Make Public (Unwrap)

Unwrapping is a 2-step asynchronous process because the contract must request a public decryption from the Zama KMS network to verify you have sufficient balance before releasing the underlying ERC-20.

Step 1 — Request unwrap

function unwrap(uint64 amount) external returns (uint256 requestId);
  • The contract computes FHE.le(amount, balance) to create an encrypted boolean canUnwrap.
  • FHE.makePubliclyDecryptable(canUnwrap) submits a decryption request to the Zama Gateway Chain.
  • Your account is immediately marked isRestricted = true.

Step 2 — Finalize (relayer)

function finalizeUnwrap(
    uint256 requestId,
    bytes32[] calldata handlesList,
    bytes calldata cleartexts,
    bytes calldata decryptionProof
) external;
The HideMe relayer monitors the Gateway Chain for the KMS threshold signatures and submits them automatically. FHE.checkSignatures() verifies the proof on-chain.

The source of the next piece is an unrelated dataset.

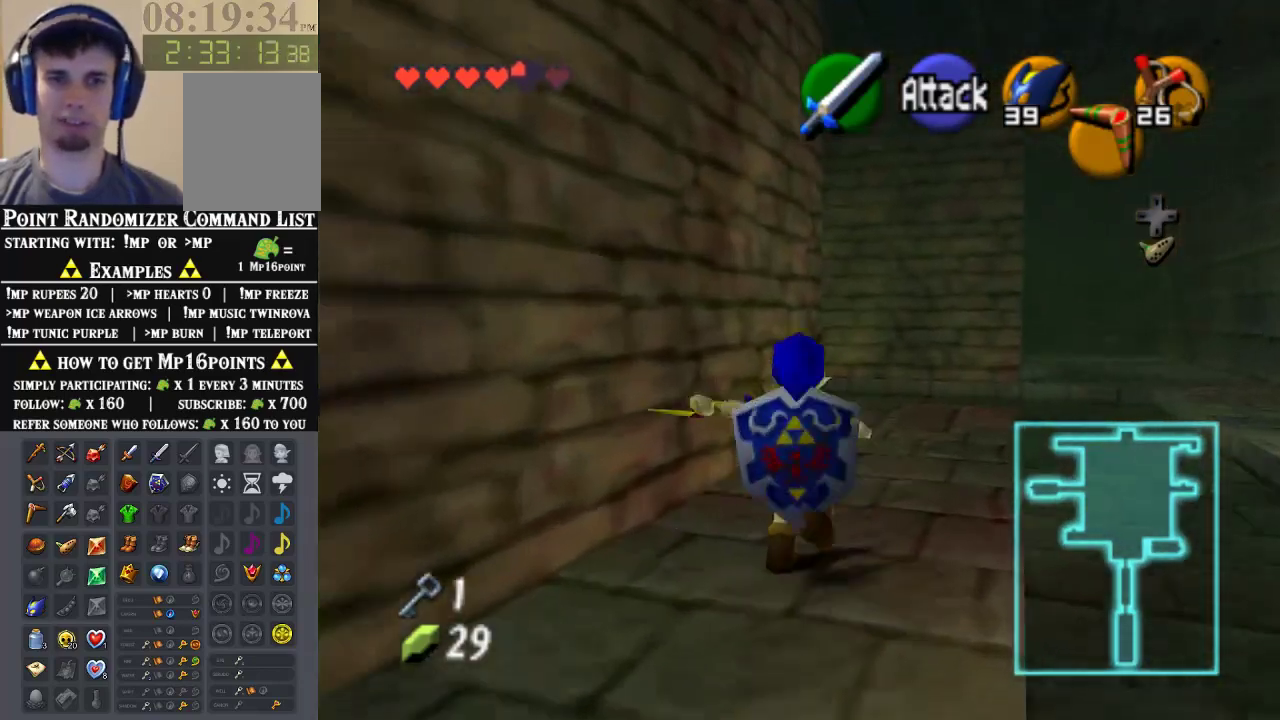
{"buttons": [], "left_stick": "up", "events": [[67, "A", "up"]]}
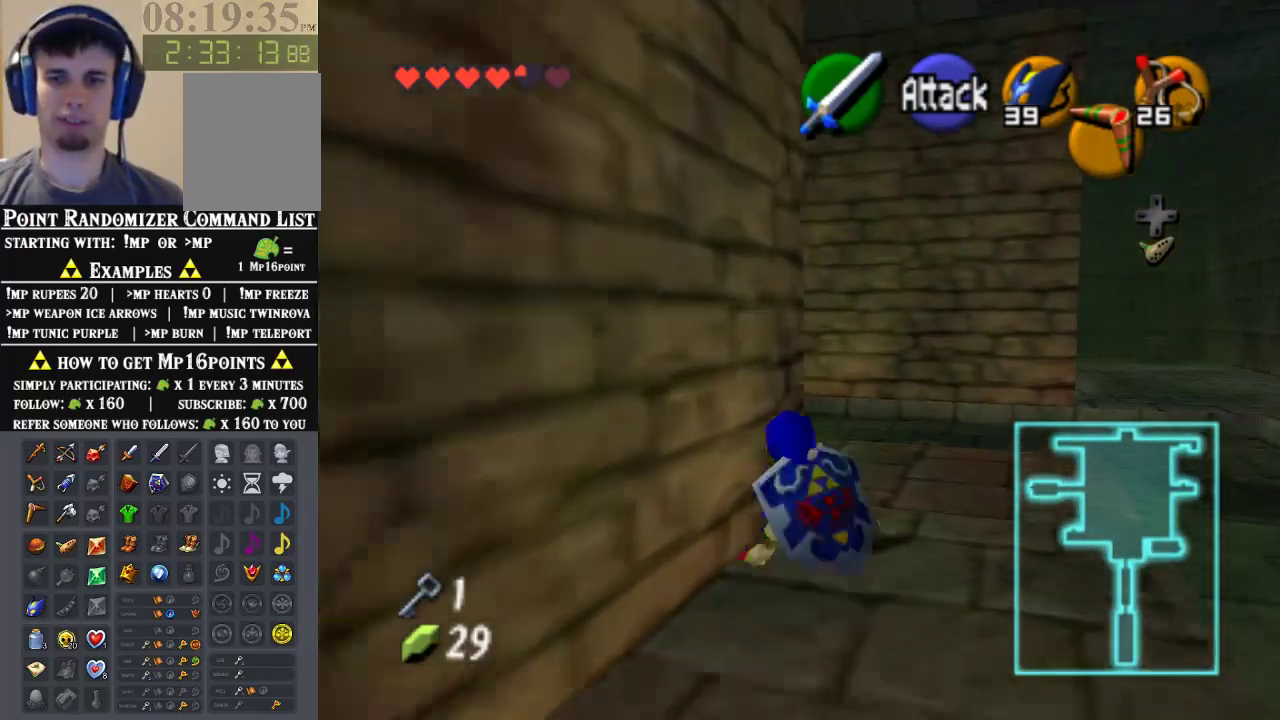
{"buttons": ["A"], "left_stick": "up-left", "events": [[267, "left_stick", "up-left"], [500, "A", "down"]]}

If canUnwrap == true, your cToken balance is reduced and the underlying ERC-20 is transferred back to your wallet.
While a pending unwrap request exists, your account is restricted (isRestricted = true). You cannot wrap, transfer cTokens, or initiate a new unwrap until the request is finalized or cancelled. This prevents double-spending during the async decryption window.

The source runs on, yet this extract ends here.